Entries follow. Set all of them down as they stand.

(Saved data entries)

------------------------------

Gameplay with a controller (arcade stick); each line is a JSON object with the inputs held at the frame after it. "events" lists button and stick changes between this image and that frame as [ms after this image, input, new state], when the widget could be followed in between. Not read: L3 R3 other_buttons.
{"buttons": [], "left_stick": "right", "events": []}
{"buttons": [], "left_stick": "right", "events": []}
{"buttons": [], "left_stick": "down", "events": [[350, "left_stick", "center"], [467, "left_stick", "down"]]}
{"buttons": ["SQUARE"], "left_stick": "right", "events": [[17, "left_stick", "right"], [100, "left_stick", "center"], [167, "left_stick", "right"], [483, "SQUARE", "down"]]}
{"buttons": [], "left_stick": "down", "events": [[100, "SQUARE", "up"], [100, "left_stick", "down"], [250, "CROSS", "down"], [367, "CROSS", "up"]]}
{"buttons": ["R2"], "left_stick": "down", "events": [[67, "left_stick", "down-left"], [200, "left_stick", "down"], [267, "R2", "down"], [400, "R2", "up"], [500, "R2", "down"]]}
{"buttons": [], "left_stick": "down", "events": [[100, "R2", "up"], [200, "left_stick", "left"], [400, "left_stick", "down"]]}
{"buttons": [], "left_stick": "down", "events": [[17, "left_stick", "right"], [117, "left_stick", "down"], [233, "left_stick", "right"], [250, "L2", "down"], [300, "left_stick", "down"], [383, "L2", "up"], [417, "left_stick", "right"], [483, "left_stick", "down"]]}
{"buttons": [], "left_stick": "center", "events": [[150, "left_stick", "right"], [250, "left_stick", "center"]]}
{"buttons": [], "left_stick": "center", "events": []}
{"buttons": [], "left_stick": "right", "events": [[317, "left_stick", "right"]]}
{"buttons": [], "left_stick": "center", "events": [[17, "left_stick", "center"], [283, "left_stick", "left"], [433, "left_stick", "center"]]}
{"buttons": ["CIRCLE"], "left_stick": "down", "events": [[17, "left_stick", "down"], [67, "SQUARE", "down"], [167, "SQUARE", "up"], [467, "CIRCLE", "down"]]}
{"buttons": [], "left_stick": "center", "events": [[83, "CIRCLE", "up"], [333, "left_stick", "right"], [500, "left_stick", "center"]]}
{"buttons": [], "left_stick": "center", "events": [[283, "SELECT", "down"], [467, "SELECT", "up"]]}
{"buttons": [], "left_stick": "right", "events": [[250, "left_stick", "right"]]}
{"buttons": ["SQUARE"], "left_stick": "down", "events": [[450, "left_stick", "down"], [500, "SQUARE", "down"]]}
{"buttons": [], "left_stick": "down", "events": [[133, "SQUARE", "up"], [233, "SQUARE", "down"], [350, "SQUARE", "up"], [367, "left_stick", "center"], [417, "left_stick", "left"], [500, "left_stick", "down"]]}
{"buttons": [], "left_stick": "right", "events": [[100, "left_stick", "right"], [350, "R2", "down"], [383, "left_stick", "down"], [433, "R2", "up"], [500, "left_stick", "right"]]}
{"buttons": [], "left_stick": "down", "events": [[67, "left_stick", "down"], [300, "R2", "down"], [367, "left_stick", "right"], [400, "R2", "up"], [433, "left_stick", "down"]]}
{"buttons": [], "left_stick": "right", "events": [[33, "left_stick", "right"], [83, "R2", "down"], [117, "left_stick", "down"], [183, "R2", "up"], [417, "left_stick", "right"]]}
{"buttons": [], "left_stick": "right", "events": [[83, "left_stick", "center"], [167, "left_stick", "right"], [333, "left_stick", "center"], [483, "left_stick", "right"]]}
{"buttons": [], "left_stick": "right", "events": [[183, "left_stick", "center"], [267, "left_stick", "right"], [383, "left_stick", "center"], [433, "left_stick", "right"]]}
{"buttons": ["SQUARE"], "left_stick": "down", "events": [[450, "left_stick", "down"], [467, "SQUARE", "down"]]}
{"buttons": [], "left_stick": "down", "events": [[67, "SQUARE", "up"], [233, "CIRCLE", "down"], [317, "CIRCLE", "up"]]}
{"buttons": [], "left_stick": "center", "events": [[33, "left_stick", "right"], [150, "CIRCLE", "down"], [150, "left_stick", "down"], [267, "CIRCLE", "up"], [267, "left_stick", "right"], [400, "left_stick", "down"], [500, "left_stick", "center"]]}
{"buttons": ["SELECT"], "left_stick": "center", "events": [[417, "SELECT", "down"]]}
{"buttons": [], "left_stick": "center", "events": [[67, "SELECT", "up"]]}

------------------------------

### TASK SOLUTION
Gameplay with a controller (arcade stick); each line is a JSON object with the inputs held at the frame after it. "events" lists button and stick changes between this image and that frame as [ms after this image, input, new state], when the widget could be followed in between. Not read: L3 R3 other_buttons.
{"buttons": [], "left_stick": "right", "events": []}
{"buttons": [], "left_stick": "right", "events": []}
{"buttons": [], "left_stick": "down", "events": [[350, "left_stick", "center"], [467, "left_stick", "down"]]}
{"buttons": ["SQUARE"], "left_stick": "right", "events": [[17, "left_stick", "right"], [100, "left_stick", "center"], [167, "left_stick", "right"], [483, "SQUARE", "down"]]}
{"buttons": [], "left_stick": "down", "events": [[100, "SQUARE", "up"], [100, "left_stick", "down"], [250, "CROSS", "down"], [367, "CROSS", "up"]]}
{"buttons": ["R2"], "left_stick": "down", "events": [[67, "left_stick", "down-left"], [200, "left_stick", "down"], [267, "R2", "down"], [400, "R2", "up"], [500, "R2", "down"]]}
{"buttons": [], "left_stick": "down", "events": [[100, "R2", "up"], [200, "left_stick", "left"], [400, "left_stick", "down"]]}
{"buttons": [], "left_stick": "down", "events": [[17, "left_stick", "right"], [117, "left_stick", "down"], [233, "left_stick", "right"], [250, "L2", "down"], [300, "left_stick", "down"], [383, "L2", "up"], [417, "left_stick", "right"], [483, "left_stick", "down"]]}
{"buttons": [], "left_stick": "center", "events": [[150, "left_stick", "right"], [250, "left_stick", "center"]]}
{"buttons": [], "left_stick": "center", "events": []}
{"buttons": [], "left_stick": "right", "events": [[317, "left_stick", "right"]]}
{"buttons": [], "left_stick": "center", "events": [[17, "left_stick", "center"], [283, "left_stick", "left"], [433, "left_stick", "center"]]}
{"buttons": ["CIRCLE"], "left_stick": "down", "events": [[17, "left_stick", "down"], [67, "SQUARE", "down"], [167, "SQUARE", "up"], [467, "CIRCLE", "down"]]}
{"buttons": [], "left_stick": "center", "events": [[83, "CIRCLE", "up"], [333, "left_stick", "right"], [500, "left_stick", "center"]]}
{"buttons": [], "left_stick": "center", "events": [[283, "SELECT", "down"], [467, "SELECT", "up"]]}
{"buttons": [], "left_stick": "right", "events": [[250, "left_stick", "right"]]}
{"buttons": ["SQUARE"], "left_stick": "down", "events": [[450, "left_stick", "down"], [500, "SQUARE", "down"]]}
{"buttons": [], "left_stick": "down", "events": [[133, "SQUARE", "up"], [233, "SQUARE", "down"], [350, "SQUARE", "up"], [367, "left_stick", "center"], [417, "left_stick", "left"], [500, "left_stick", "down"]]}
{"buttons": [], "left_stick": "right", "events": [[100, "left_stick", "right"], [350, "R2", "down"], [383, "left_stick", "down"], [433, "R2", "up"], [500, "left_stick", "right"]]}
{"buttons": [], "left_stick": "down", "events": [[67, "left_stick", "down"], [300, "R2", "down"], [367, "left_stick", "right"], [400, "R2", "up"], [433, "left_stick", "down"]]}
{"buttons": [], "left_stick": "right", "events": [[33, "left_stick", "right"], [83, "R2", "down"], [117, "left_stick", "down"], [183, "R2", "up"], [417, "left_stick", "right"]]}
{"buttons": [], "left_stick": "right", "events": [[83, "left_stick", "center"], [167, "left_stick", "right"], [333, "left_stick", "center"], [483, "left_stick", "right"]]}
{"buttons": [], "left_stick": "right", "events": [[183, "left_stick", "center"], [267, "left_stick", "right"], [383, "left_stick", "center"], [433, "left_stick", "right"]]}
{"buttons": ["SQUARE"], "left_stick": "down", "events": [[450, "left_stick", "down"], [467, "SQUARE", "down"]]}
{"buttons": [], "left_stick": "down", "events": [[67, "SQUARE", "up"], [233, "CIRCLE", "down"], [317, "CIRCLE", "up"]]}
{"buttons": [], "left_stick": "center", "events": [[33, "left_stick", "right"], [150, "CIRCLE", "down"], [150, "left_stick", "down"], [267, "CIRCLE", "up"], [267, "left_stick", "right"], [400, "left_stick", "down"], [500, "left_stick", "center"]]}
{"buttons": ["SELECT"], "left_stick": "center", "events": [[417, "SELECT", "down"]]}
{"buttons": [], "left_stick": "center", "events": [[67, "SELECT", "up"]]}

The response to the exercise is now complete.